Una vera e propria valanga di insulti e critiche ha travolto il parrocco di Longuelo, quartiere di Bergamo, "colpevole" di aver messo in mostra tre statue realizzate dall'artista Viveka Assembergs. L'esposizione, dal titolo "Corpi spirituali o anime personificate" è stata messa in mostra per l'Avvento nella chiesa della Beata Vergine Immacolata.

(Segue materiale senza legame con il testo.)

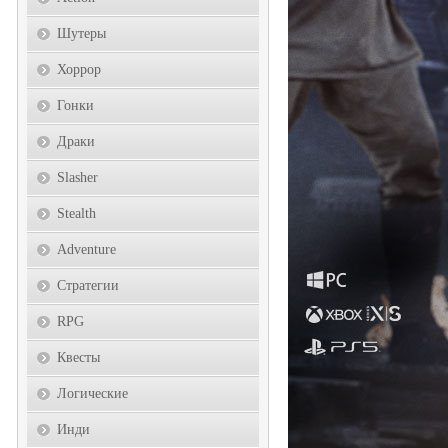
Шутеры
Хоррор
Гонки
Драки
Slasher
Stealth
Adventure
Стратегии
RPG
Квесты
Логические
Инди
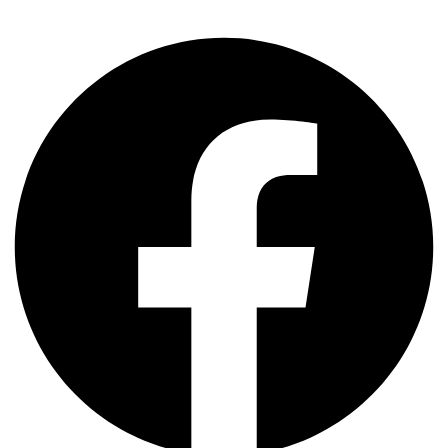
Share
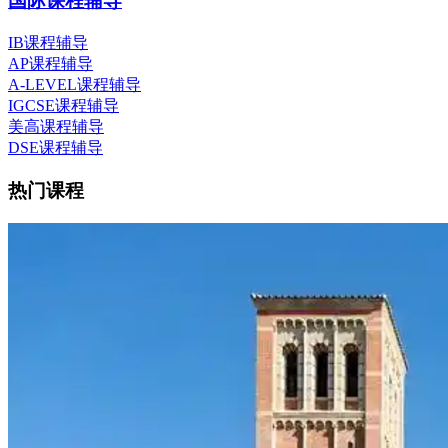
国际课程辅导
IB课程辅导
AP课程辅导
A-LEVEL课程辅导
IGCSE课程辅导
美高课程辅导
DSE课程辅导
热门课程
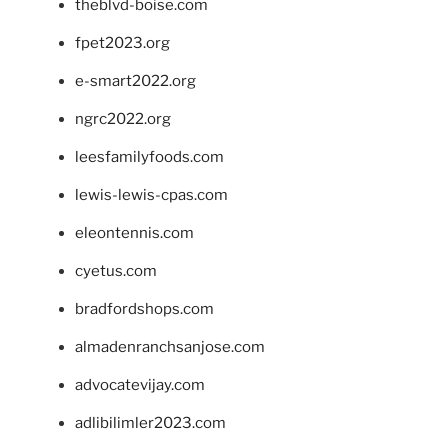
theblvd-boise.com
fpet2023.org
e-smart2022.org
ngrc2022.org
leesfamilyfoods.com
lewis-lewis-cpas.com
eleontennis.com
cyetus.com
bradfordshops.com
almadenranchsanjose.com
advocatevijay.com
adlibilimler2023.com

Il sacerdote, Don Massimo Maffioletti, è stato travolto da decine di messaggi con insulti e odio dopo aver postato sul suo profilo Facebook le foto delle opere d'arte. Commenti carichi d'odio in molte lingue che lo hanno sorpreso e amareggiato. "Non conosco nessuna delle persone che commenta negativamente. Non sono fra i miei amici", ha spiegato il religioso al Corriere di Bergamo. A rendere sospetto il bombardamento social è la concomitanza con un evento organizzato il 30 novembre a poca distanza. Un incontro di gruppi ultracattolici che discutevano sui possibili collegamenti tra la figura di don Lorenzo Milani e il caso di cronaca di Bibbiano. Proprio nella chiesa di Longuelo, in contemporanea, si era svolto un'iniziativa per ricordare la vita e le opere del prete di Barbiana.

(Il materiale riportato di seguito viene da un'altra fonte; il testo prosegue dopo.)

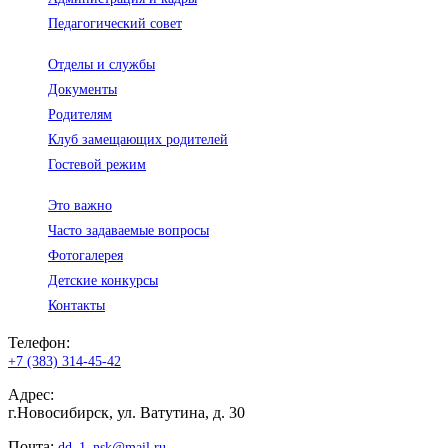
Педагогический совет
Отделы и службы
Документы
Родителям
Клуб замещающих родителей
Гостевой режим
Это важно
Часто задаваемые вопросы
Фотогалерея
Детские конкурсы
Контакты
Телефон:
+7 (383) 314-45-42
Адрес:
г.Новосибирск, ул. Ватутина, д. 30
Почта:
dd_1_nsk@mail.ru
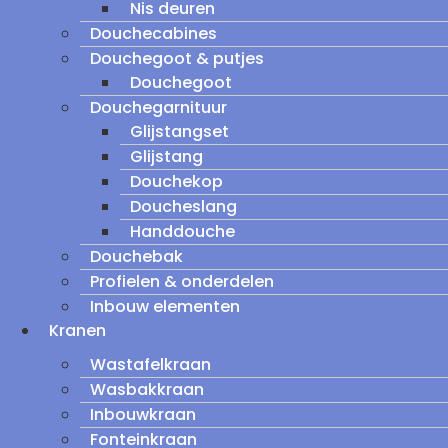
Nis deuren
Douchecabines
Douchegoot & putjes
Douchegoot
Douchegarnituur
Glijstangset
Glijstang
Douchekop
Doucheslang
Handdouche
Douchebak
Profielen & onderdelen
Inbouw elementen
Kranen
Wastafelkraan
Wasbakkraan
Inbouwkraan
Fonteinkraan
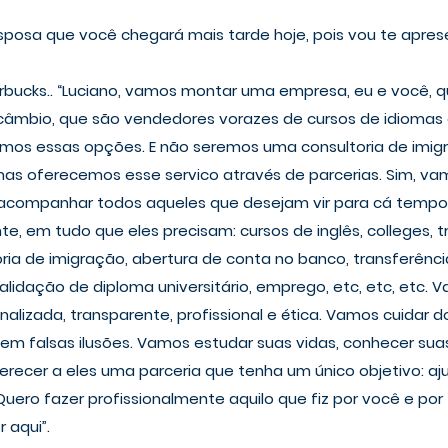
esposa que você chegará mais tarde hoje, pois vou te apres
tarbucks.. “Luciano, vamos montar uma empresa, eu e você, q
câmbio, que são vendedores vorazes de cursos de idiomas 
mos essas opções. E não seremos uma consultoria de imig
as oferecemos esse servico através de parcerias. Sim, vam
 acompanhar todos aqueles que desejam vir para cá tempo
, em tudo que eles precisam: cursos de inglês, colleges, 
ia de imigração, abertura de conta no banco, transferência
alidação de diploma universitário, emprego, etc, etc, etc. 
nalizada, transparente, profissional e ética. Vamos cuidar d
sem falsas ilusões. Vamos estudar suas vidas, conhecer suas
recer a eles uma parceria que tenha um único objetivo: aju
Quero fazer profissionalmente aquilo que fiz por você e por
 aqui”.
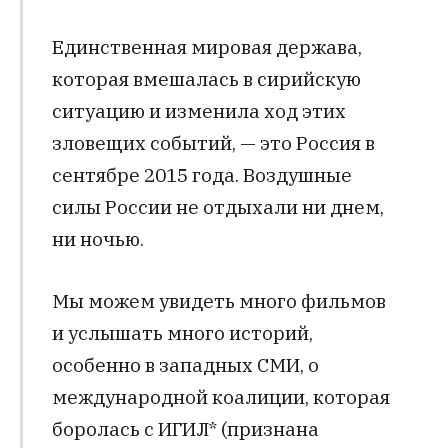
Единственная мировая держава,
которая вмешалась в сирийскую
ситуацию и изменила ход этих
зловещих событий, — это Россия в
сентябре 2015 года. Воздушные
силы России не отдыхали ни днем,
ни ночью.
Мы можем увидеть много фильмов
и услышать много историй,
особенно в западных СМИ, о
международной коалиции, которая
боролась с ИГИЛ* (признана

Il post del parroco finito nel mirino
in foto: Il post del parroco finito nel mirino

Quello che è certo è che le statue sono finite nel mirino di diverse pagine e blog che si occupano di tematiche religiose.  "Ormai la direttiva mondiale è sostituire il bello con il brutto, il Sacro con l'orrido e i servi sciocchi obbediscono", scrive un'utente su Facebook condividendo il post del parroco. "Questi spauracchi hanno l'effetto secondario di traumatizzare i bambini, che possono inavvertitamente inciampare in chiesa", è l'osservazione su uno dei blog che hanno ripreso il caso. "Spiriti incarnati che dovrebbero guidare il tempo di Avvento. Siamo al delirio!", è il commento di un'altra pagina.